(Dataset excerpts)
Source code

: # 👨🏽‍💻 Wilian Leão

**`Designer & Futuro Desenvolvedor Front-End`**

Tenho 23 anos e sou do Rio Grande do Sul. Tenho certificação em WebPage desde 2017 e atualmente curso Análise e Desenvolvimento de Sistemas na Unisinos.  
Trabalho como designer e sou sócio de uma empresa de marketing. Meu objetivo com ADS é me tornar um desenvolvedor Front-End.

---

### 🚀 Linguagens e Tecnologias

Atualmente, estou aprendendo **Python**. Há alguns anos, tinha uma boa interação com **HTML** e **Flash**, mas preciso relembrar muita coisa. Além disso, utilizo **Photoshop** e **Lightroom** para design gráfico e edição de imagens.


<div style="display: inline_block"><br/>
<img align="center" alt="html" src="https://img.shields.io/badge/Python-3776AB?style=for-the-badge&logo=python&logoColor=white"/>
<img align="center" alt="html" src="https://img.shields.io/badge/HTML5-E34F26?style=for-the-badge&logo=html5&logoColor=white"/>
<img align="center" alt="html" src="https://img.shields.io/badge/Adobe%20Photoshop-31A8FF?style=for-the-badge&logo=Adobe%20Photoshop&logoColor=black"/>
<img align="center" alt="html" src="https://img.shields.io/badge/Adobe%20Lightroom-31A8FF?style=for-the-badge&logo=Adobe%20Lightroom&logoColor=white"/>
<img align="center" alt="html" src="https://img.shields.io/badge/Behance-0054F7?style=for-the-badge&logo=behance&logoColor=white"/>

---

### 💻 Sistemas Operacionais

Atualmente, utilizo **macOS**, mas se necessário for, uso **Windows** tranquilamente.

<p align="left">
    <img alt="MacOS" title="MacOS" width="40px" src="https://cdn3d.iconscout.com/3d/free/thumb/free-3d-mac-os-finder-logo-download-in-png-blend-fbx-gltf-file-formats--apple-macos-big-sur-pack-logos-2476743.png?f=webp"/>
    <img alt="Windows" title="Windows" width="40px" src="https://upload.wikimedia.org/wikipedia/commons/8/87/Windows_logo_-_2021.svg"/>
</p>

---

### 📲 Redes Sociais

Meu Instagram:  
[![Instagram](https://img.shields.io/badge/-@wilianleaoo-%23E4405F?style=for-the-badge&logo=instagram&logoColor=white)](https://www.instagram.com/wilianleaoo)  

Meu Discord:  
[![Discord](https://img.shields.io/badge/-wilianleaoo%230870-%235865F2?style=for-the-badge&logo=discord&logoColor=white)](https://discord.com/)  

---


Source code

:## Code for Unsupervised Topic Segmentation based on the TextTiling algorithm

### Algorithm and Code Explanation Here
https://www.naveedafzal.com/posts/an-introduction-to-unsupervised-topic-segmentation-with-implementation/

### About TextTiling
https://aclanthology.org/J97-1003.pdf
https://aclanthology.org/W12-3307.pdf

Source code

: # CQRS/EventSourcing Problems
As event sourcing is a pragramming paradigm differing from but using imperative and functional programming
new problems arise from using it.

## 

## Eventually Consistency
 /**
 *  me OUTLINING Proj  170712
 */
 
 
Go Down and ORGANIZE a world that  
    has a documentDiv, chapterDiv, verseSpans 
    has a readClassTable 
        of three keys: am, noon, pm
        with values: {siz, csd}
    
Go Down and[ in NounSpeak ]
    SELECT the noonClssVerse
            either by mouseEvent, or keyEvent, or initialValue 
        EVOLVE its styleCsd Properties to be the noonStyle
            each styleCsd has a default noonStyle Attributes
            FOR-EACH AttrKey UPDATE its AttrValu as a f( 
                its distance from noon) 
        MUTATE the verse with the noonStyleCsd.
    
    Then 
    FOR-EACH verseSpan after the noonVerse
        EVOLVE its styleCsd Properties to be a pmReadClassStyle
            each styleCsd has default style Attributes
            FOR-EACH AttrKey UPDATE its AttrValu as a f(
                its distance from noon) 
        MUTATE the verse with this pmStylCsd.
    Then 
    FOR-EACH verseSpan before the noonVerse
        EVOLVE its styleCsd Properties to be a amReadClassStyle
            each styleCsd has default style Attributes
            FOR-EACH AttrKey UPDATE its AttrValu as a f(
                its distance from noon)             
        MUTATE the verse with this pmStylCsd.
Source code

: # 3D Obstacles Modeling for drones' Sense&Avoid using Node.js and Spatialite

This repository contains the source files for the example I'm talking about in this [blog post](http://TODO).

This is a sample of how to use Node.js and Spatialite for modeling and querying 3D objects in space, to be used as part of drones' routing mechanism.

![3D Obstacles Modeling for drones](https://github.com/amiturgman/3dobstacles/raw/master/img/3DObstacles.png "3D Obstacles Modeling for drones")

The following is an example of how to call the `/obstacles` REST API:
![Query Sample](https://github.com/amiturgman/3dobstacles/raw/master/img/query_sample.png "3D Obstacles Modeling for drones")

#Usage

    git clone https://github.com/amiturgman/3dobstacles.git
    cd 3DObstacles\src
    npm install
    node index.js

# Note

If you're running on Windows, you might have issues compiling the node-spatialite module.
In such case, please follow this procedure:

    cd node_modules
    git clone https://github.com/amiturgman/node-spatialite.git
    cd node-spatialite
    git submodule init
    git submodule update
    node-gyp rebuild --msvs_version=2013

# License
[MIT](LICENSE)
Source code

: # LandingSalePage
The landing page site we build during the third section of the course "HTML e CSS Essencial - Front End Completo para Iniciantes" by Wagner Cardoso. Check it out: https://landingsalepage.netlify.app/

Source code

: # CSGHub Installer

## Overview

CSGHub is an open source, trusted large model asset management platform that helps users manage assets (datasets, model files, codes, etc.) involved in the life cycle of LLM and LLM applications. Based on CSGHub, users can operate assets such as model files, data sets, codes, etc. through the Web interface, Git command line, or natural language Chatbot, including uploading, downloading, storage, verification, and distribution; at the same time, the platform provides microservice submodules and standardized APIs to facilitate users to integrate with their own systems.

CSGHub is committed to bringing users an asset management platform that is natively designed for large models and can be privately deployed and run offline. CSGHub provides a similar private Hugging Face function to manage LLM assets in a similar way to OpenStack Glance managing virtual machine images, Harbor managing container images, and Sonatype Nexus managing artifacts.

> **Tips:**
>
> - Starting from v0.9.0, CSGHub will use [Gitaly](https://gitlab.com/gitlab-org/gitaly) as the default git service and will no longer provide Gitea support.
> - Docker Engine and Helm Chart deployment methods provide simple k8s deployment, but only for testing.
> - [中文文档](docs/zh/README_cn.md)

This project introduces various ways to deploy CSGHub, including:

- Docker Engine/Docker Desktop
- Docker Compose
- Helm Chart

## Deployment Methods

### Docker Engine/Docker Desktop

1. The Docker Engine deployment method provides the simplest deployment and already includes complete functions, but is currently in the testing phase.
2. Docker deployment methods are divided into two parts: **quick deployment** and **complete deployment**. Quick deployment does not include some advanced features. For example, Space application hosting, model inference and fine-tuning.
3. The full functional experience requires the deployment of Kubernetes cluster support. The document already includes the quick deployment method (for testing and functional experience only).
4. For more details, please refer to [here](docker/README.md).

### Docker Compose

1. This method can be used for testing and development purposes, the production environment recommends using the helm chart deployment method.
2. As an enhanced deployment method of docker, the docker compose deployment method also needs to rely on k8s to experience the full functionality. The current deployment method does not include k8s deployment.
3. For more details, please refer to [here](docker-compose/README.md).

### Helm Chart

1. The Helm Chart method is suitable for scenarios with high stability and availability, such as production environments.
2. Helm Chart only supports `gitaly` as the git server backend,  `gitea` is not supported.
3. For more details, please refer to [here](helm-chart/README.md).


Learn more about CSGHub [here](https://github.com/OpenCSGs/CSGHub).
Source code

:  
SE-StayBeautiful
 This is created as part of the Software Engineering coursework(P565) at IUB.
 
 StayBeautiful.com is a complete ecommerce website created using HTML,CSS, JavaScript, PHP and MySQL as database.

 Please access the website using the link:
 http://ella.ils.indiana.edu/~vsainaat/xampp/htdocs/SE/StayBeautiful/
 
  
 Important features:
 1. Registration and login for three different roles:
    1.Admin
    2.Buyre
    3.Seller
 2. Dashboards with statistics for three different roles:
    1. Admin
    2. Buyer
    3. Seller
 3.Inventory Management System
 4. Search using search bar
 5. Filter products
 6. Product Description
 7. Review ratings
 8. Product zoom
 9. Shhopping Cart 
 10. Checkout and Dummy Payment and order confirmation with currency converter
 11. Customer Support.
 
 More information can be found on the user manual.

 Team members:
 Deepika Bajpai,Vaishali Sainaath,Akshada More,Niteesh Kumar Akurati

[Your task]
Write out the lines between the line holding "### 🚀 Linguagens e Tecnologias" and the line holding "Atualmente, utilizo **macOS**, mas", inclusive, reproducing them character for character.

[Reply to the task]
### 🚀 Linguagens e Tecnologias

Atualmente, estou aprendendo **Python**. Há alguns anos, tinha uma boa interação com **HTML** e **Flash**, mas preciso relembrar muita coisa. Além disso, utilizo **Photoshop** e **Lightroom** para design gráfico e edição de imagens.


<div style="display: inline_block"><br/>
<img align="center" alt="html" src="https://img.shields.io/badge/Python-3776AB?style=for-the-badge&logo=python&logoColor=white"/>
<img align="center" alt="html" src="https://img.shields.io/badge/HTML5-E34F26?style=for-the-badge&logo=html5&logoColor=white"/>
<img align="center" alt="html" src="https://img.shields.io/badge/Adobe%20Photoshop-31A8FF?style=for-the-badge&logo=Adobe%20Photoshop&logoColor=black"/>
<img align="center" alt="html" src="https://img.shields.io/badge/Adobe%20Lightroom-31A8FF?style=for-the-badge&logo=Adobe%20Lightroom&logoColor=white"/>
<img align="center" alt="html" src="https://img.shields.io/badge/Behance-0054F7?style=for-the-badge&logo=behance&logoColor=white"/>

---

### 💻 Sistemas Operacionais

Atualmente, utilizo **macOS**, mas se necessário for, uso **Windows** tranquilamente.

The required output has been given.